Whole specimens were sectioned along a mesial-distal plane through the carious lesion with a slow speed saw. Elemental maps, including phosphorus (P), calcium (Ca), zinc (Zn), and silver (Ag), were collected with an X-ray fluorescence microprobe (µXRF) at beamline 10.3.2 of Advanced Light Source at Lawrence Berkeley National Laboratory. Elemental distribution maps were collected with an incident beam energy of 10 keV and a spot size of ~20 × 20 µm.
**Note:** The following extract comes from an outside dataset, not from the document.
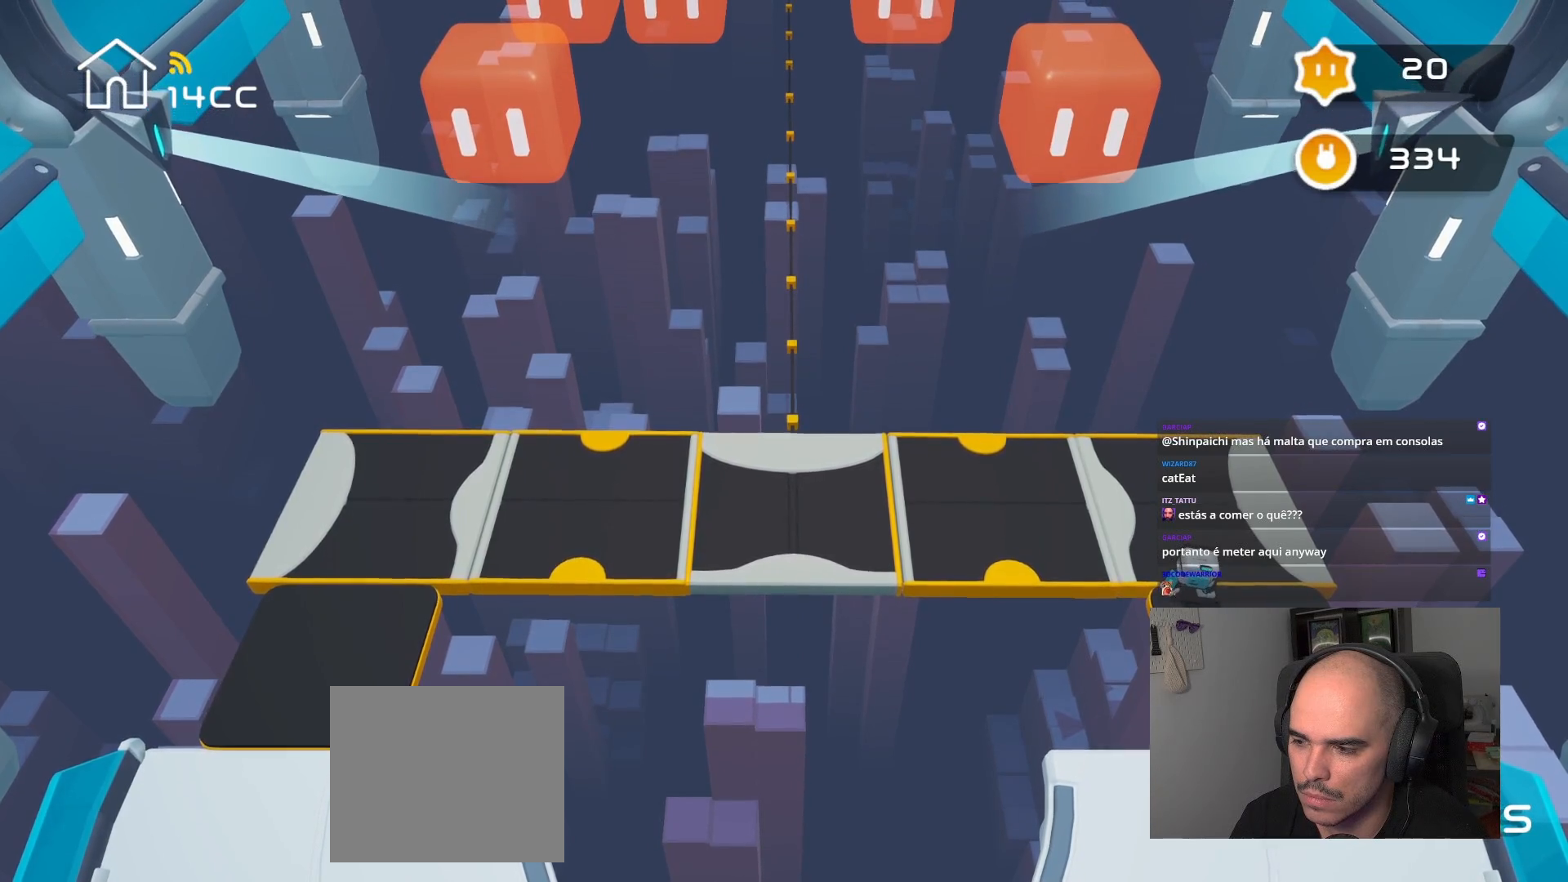
{"buttons": [], "left_stick": "center", "right_stick": "center", "events": []}
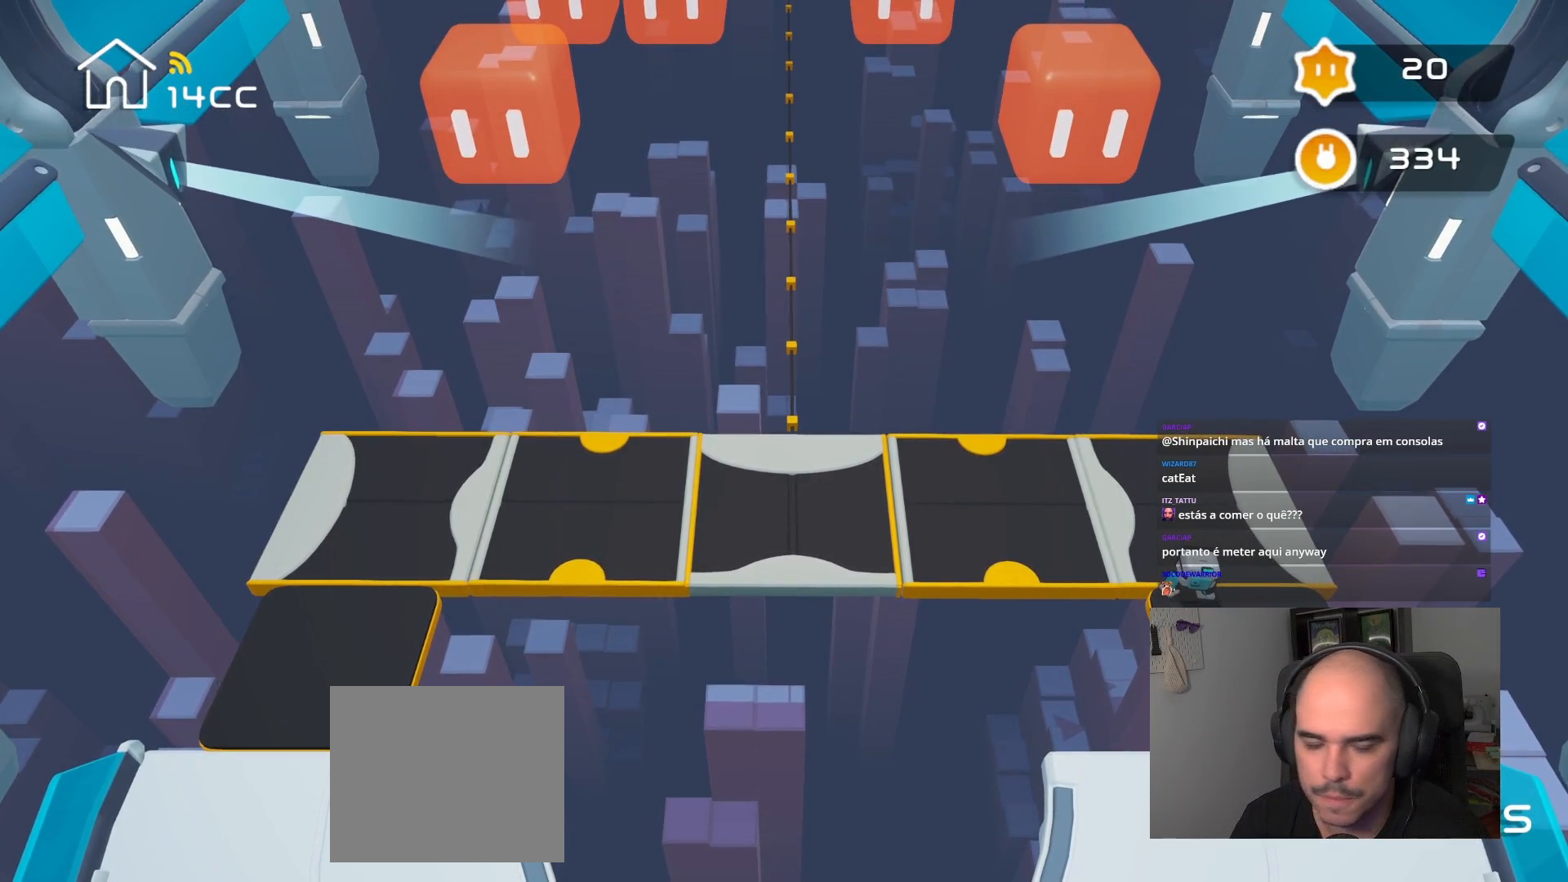
{"buttons": [], "left_stick": "center", "right_stick": "center", "events": []}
Surface Morphology and Elemental Composition Analyses with FESEM and Energy-Dispersive X-ray Spectroscopy

Following µXRF, the sectioned specimens were imaged with FESEM (field emission scanning electron microscopy; SIGMA VP500 Carl Zeiss Microscopy) at various magnifications at 1 keV to obtain secondary electron (SE) images. Additional elemental analyses were performed with an energy-dispersive X-ray mode (Quantax EDS; Bruker Nano Inc.) to collect elemental maps and spectra of carbon (C), oxygen (O), fluorine (F), P, Ca, and Ag at 15 keV with a variable pressure mode. Backscattered electron (BSE) micrographs were also collected at 15 keV to delineate chemical compositions.

Colocalization and Correlative Image Analyses of MD and Elemental Maps and Immunolocalized Biomolecules

For spatial correlation of MD and elemental (P, Ca, Zn, Ag) maps, 5 to 20 X-ray tomograms (number of tomograms depended on specimen size) were selected and averaged to account for the µXRF penetration depth. Tomograms displaying average MD were then translated, rotated, scaled, and cropped to register with corresponding elemental maps with Avizo. Registered MD and elemental maps were analyzed with Fiji (Schindelin et al. 2012) for colocalization of elements and subsequent correlation of colocalized elements with MDs. Regions above mean counts of each element were segmented and overlaid on MD maps to colocalize elements within lower and higher MD regions. Spatial association between elements was also analyzed with correlative maps (see Appendix S1 File). Further data analyses and visualization were performed in R version 3.6.3 (R Core Team 2020). Two-dimensional correlative plots of MD-Zn, P-Zn, Ca-Zn, and Ag-Zn were obtained to identify the spatial association of elemental Zn with other elements and in lower and higher MD regions. Higher and lower Zn regions were segmented with a threshold of mean counts. Binary masks corresponding to higher and lower Zn regions were generated with Fiji, and these masks were used to generate separate maps of MD, P, Ca, and Ag corresponding to higher and lower Zn regions. Histograms and box plots of MD, P, Ca, and Ag within higher Zn and lower Zn regions were obtained (see Appendix S2 File). Dentin matrix protein 1 (DMP-1) and MMP-13 were immunolocalized in SDF-treated specimens (see Appendix for details). Spatial correlation of MMP-13 with Zn expression in tertiary dentin in SDF-weeks carious specimen was performed.

Results

MD and Elemental Maps of Carious Teeth Treated with SDF

The severity of carious lesions and strata of different MDs within carious lesions were illustrated by the following:

  • 2-dimensional clinical X-ray radiographs (Fig. 1A)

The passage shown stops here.